Investigation on the ultra-precision diamond turning of ZnSe aspheric surfaces using straight-nosed cutting tools

Theoretical and experimental investigations on the machining performance and mechanisms in single-point diamond turning (SPDT) of ZnSe aspheric surfaces using straight-nosed cutting tools have been carried out. Analyses of the chip formation process have shown that using straight-nosed cutting tools can significantly reduce the cut thickness by about 60 % compared with using round-nosed cutting tools for facilitating the ductile-mode material removal and reducing surface damages. The analyses have also shown that the height of residual feed marks can be reduced by using the straight-nosed cutting tools by about 80 %, which can further improve the machined surface integrity.
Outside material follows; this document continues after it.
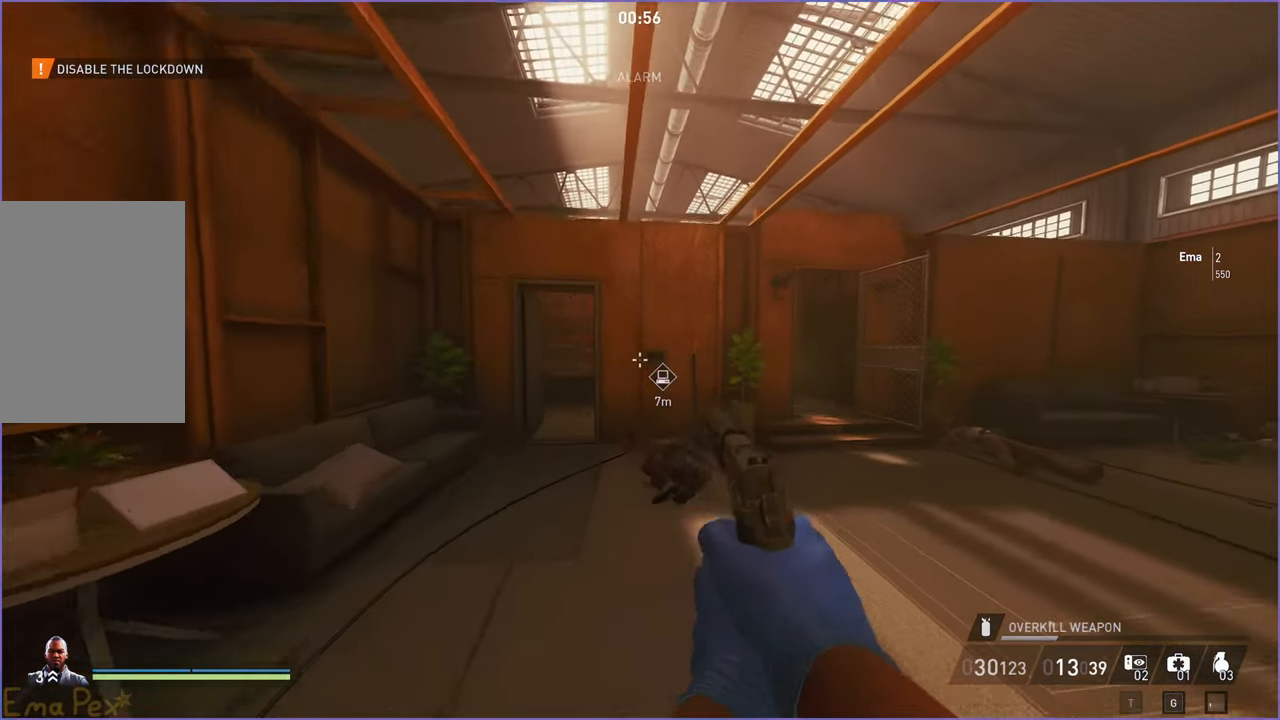
{"keys": ["ctrl", "shift", "w"], "mouse": [], "events": [[80, "a", "down"], [240, "a", "up"], [400, "space", "down"], [440, "ctrl", "down"], [500, "space", "up"]]}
Experiments on the machining performance of using straight-nosed and round-nosed cutting tools were conducted to verify the analytical deductions. It has been shown that nano-scale surface finish with surface roughness Ra -1.5 nm can be achieved by using straight-nosed cutting tools, which is significantly improved comparing with that by the round-nosed cutting tools (Ra -7.8 nm) and is consistent with the analytical results. Needle-like chip with periodical layered structure was collected from the SPDT processes using straight-nosed cutting tools, indicating a relatively continuous chip formation process under the ductile-mode material removal. Raman spectroscopy has shown increased metallization of ZnSe occurred during the machining with straight-nosed cutting tools, which is considered to reduce the brittle fractures along with the chip formation process. It has been further found that the straight-nosed cutting tool can reduce work adhesion and micro-edge chipping of cutting tools for extending the cutting tool life.